*** Opening ENTRIES SUPPLIED ***

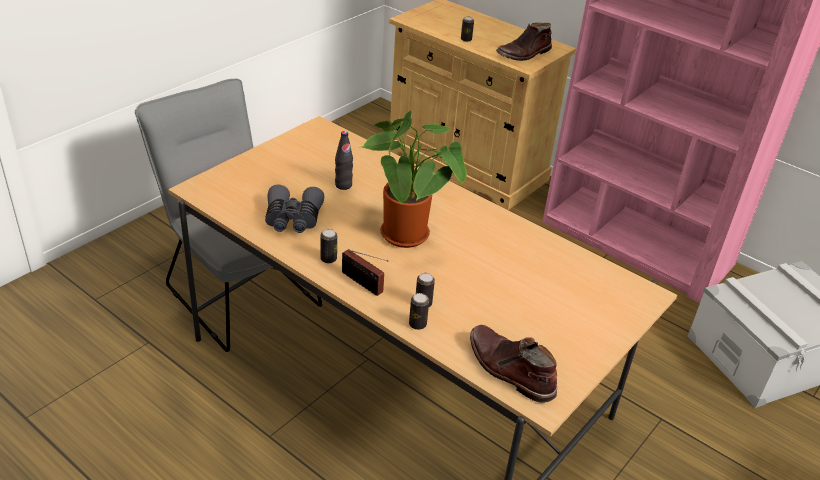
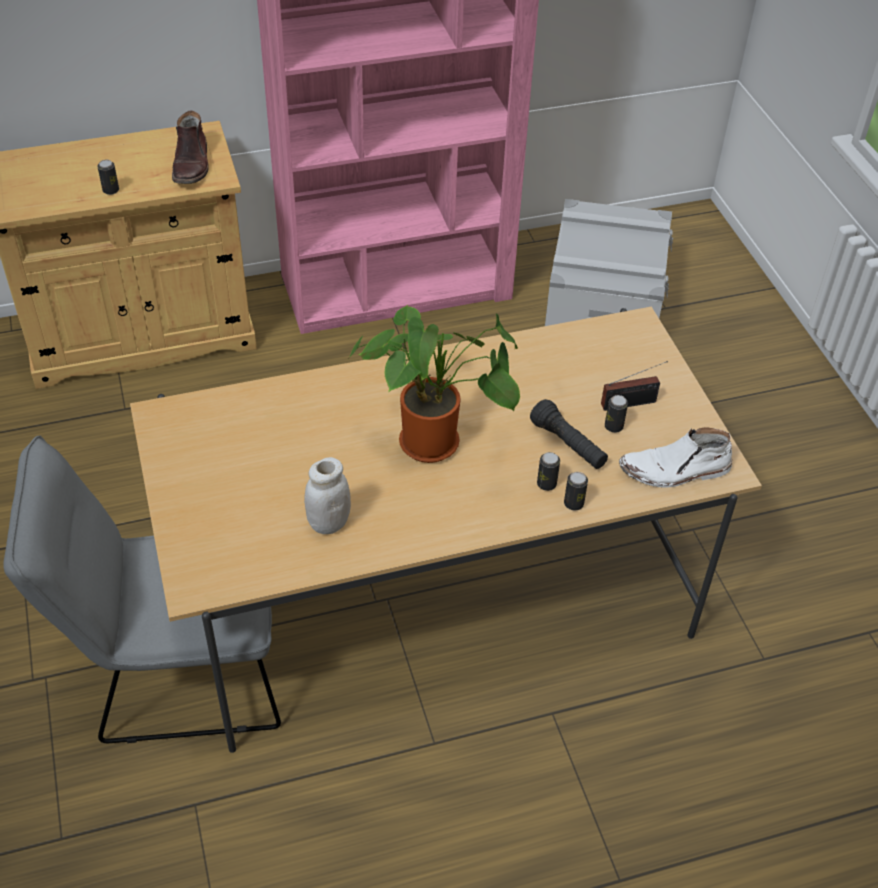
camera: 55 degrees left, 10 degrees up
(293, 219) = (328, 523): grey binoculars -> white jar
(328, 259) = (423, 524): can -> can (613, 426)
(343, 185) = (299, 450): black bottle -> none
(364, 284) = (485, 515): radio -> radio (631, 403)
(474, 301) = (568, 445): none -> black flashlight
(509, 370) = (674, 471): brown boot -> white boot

*** Closing ENTRIES SUPPLIED ***

PROBLEM - Your answer must be the line holding "(328, 259) = (423, 524): can" plus every later line to the end of the records, copied exactly.

SOLUTION -
(328, 259) = (423, 524): can -> can (613, 426)
(343, 185) = (299, 450): black bottle -> none
(364, 284) = (485, 515): radio -> radio (631, 403)
(474, 301) = (568, 445): none -> black flashlight
(509, 370) = (674, 471): brown boot -> white boot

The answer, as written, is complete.